## The task
Find how many lines in the data below mention "weight". Give the number only.

Saved entries:
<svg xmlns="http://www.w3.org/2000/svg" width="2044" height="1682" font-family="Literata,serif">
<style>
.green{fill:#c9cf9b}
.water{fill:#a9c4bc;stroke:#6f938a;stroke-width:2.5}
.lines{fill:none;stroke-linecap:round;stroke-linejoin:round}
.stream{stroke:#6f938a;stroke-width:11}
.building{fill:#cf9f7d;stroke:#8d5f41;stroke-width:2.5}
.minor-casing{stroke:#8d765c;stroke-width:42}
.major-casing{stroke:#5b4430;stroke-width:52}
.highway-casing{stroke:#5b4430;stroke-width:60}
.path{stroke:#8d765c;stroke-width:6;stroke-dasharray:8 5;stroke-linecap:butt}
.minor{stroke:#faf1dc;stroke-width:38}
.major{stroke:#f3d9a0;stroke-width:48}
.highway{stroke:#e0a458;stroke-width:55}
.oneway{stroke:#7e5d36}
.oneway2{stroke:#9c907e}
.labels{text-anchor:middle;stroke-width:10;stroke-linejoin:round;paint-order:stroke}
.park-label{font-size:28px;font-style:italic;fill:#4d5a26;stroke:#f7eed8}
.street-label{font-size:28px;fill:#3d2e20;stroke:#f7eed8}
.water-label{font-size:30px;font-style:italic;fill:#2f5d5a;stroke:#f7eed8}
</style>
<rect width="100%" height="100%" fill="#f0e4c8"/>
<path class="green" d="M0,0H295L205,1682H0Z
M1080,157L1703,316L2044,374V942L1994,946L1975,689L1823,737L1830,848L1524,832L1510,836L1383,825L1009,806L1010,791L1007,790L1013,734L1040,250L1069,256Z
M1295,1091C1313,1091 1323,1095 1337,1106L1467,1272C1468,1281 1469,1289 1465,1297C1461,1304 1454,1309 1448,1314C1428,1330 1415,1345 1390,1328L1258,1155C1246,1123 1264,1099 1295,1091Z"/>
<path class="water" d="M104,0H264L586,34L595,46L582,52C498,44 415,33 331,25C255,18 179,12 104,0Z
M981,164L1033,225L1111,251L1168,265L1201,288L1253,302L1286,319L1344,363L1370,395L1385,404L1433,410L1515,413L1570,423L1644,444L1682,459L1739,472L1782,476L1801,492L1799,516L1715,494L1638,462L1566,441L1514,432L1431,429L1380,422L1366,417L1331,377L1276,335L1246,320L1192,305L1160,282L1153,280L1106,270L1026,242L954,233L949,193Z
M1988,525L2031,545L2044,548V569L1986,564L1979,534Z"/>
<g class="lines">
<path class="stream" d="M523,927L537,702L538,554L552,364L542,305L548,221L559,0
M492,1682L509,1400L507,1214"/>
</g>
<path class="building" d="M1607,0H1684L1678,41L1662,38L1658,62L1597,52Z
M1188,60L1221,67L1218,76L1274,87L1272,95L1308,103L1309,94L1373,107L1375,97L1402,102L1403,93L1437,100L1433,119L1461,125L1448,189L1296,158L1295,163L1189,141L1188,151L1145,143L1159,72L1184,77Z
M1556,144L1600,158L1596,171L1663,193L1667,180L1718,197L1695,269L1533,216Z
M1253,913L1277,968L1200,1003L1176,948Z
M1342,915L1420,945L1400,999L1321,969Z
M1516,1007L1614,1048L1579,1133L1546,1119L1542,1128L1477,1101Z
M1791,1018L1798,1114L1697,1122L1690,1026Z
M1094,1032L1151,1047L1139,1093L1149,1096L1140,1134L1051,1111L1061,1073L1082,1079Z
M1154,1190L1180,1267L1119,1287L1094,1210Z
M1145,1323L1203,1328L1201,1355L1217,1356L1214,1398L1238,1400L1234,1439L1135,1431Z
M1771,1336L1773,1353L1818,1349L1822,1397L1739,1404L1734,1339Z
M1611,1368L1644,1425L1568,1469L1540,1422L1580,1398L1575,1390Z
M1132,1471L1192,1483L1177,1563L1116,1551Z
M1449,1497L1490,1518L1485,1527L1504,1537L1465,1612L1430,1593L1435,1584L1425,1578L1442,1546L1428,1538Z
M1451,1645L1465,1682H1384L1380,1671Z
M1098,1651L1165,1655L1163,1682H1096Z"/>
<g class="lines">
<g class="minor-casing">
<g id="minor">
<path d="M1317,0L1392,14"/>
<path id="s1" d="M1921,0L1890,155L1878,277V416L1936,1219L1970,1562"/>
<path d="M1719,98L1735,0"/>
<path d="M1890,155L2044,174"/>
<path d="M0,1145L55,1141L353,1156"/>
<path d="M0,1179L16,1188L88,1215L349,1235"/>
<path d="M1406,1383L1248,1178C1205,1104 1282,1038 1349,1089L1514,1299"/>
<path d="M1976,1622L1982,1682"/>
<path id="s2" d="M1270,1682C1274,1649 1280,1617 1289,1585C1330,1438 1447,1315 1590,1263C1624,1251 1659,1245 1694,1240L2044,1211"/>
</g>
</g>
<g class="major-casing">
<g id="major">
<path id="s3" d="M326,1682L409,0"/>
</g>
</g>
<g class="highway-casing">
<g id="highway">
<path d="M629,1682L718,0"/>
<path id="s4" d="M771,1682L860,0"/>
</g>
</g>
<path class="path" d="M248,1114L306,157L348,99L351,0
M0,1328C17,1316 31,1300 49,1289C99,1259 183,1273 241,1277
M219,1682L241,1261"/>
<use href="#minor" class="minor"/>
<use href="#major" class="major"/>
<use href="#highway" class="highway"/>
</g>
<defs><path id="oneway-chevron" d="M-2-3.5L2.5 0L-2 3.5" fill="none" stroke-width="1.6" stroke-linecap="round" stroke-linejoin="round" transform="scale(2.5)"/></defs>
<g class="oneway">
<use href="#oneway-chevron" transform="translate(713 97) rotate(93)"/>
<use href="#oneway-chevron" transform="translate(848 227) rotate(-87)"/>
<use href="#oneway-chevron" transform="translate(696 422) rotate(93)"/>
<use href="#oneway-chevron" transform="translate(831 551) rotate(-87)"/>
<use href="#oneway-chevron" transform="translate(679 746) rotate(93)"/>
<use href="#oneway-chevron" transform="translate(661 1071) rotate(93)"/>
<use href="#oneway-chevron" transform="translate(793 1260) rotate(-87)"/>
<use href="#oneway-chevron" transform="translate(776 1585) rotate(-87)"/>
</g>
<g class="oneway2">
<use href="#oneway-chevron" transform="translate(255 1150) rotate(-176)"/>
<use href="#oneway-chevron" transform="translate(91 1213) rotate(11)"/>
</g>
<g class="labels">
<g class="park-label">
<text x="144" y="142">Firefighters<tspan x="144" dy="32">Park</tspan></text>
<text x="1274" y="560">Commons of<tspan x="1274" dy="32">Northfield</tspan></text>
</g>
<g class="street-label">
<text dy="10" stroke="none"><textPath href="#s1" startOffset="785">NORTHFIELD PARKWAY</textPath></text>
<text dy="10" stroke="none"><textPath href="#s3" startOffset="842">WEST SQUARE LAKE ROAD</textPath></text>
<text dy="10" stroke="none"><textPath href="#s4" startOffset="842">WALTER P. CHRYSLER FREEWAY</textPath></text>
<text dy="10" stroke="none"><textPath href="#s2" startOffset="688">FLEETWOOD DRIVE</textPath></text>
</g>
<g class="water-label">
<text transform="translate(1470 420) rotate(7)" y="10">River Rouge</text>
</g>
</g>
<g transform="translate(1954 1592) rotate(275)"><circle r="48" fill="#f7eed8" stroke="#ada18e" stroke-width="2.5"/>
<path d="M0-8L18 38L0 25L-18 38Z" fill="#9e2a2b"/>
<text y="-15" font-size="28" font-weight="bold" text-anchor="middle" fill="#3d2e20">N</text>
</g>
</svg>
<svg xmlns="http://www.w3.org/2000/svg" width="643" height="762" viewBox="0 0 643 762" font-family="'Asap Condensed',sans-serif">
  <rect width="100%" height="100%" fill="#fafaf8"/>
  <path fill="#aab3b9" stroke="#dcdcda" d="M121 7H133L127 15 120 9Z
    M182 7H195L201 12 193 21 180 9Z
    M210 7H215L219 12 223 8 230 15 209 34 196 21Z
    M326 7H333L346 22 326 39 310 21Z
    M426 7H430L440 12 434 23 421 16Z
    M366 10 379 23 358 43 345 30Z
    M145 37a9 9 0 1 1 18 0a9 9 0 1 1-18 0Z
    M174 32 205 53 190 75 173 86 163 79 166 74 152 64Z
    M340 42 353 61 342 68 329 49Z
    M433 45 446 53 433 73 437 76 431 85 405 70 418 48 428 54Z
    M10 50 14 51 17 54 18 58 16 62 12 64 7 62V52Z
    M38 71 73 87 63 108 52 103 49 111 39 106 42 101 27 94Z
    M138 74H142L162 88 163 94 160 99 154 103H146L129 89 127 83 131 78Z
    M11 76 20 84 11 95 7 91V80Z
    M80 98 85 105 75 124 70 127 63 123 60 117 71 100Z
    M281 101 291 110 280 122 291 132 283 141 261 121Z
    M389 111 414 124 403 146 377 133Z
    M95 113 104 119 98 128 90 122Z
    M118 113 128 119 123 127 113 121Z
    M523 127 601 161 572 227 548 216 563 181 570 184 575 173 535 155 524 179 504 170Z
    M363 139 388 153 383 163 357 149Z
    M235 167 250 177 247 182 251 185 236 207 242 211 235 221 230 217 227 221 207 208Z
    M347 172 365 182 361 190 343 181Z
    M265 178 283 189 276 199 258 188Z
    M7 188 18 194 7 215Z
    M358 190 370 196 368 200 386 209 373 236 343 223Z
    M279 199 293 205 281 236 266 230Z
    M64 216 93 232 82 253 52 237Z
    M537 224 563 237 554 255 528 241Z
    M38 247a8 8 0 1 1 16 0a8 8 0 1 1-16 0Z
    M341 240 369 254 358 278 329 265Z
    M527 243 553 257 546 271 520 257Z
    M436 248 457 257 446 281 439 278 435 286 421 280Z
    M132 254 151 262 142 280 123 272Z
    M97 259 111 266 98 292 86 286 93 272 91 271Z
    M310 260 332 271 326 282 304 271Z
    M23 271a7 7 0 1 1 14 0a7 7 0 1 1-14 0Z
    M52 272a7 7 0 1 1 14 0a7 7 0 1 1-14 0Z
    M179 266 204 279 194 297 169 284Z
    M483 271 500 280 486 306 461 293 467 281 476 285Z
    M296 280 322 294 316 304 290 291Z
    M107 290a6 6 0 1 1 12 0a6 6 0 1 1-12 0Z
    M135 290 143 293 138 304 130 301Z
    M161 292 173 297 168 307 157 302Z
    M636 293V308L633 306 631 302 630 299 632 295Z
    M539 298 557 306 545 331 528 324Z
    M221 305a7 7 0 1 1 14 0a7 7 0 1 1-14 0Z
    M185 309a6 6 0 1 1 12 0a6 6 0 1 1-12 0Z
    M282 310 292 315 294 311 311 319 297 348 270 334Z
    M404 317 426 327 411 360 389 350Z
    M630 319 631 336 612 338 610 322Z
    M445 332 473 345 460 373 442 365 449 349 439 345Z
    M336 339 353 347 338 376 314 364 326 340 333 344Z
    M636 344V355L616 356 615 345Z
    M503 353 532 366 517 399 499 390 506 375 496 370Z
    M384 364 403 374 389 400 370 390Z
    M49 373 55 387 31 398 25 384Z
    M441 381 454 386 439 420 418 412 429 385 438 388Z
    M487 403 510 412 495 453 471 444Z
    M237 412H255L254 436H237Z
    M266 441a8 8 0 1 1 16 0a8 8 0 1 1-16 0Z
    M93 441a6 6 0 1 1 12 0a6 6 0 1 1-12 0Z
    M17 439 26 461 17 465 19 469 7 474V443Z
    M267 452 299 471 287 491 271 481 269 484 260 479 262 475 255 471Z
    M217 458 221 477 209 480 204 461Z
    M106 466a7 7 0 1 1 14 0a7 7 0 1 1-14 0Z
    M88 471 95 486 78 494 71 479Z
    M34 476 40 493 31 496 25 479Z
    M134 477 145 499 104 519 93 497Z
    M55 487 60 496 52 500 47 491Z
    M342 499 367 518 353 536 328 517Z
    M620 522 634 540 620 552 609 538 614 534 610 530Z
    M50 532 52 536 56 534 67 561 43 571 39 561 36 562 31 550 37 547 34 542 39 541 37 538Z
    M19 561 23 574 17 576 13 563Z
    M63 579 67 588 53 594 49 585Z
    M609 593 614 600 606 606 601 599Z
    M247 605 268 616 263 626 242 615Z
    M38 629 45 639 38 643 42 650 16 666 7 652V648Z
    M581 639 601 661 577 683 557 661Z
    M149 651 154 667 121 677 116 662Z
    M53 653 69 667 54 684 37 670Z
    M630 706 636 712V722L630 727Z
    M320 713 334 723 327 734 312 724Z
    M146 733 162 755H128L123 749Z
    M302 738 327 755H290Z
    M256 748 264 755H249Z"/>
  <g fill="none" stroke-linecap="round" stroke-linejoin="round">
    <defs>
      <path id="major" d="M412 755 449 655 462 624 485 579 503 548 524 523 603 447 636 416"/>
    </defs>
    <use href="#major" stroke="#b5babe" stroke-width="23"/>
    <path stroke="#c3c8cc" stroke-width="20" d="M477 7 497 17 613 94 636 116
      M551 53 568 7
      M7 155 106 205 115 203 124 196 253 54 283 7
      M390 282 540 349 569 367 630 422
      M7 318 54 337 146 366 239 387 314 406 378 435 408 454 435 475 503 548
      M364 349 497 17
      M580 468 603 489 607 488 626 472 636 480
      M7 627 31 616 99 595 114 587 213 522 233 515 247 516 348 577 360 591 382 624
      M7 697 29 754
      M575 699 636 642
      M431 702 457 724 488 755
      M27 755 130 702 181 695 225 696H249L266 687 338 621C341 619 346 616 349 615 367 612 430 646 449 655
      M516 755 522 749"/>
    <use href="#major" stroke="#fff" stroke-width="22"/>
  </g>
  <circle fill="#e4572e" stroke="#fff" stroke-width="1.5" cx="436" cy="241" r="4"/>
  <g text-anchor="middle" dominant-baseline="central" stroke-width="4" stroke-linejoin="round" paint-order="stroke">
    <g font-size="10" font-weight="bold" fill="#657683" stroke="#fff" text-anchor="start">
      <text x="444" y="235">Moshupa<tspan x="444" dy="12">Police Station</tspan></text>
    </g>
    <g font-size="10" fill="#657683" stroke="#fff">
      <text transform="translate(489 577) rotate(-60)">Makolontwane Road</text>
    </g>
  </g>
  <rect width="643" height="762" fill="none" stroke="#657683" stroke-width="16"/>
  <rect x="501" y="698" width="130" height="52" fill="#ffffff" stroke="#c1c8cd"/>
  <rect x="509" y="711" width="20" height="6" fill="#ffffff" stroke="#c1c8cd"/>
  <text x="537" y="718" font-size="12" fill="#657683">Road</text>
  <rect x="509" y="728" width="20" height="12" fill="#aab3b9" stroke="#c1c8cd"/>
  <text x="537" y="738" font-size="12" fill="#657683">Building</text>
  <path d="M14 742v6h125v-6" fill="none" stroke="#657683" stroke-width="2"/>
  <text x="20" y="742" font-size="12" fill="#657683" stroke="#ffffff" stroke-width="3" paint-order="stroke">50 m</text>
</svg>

## Written response
2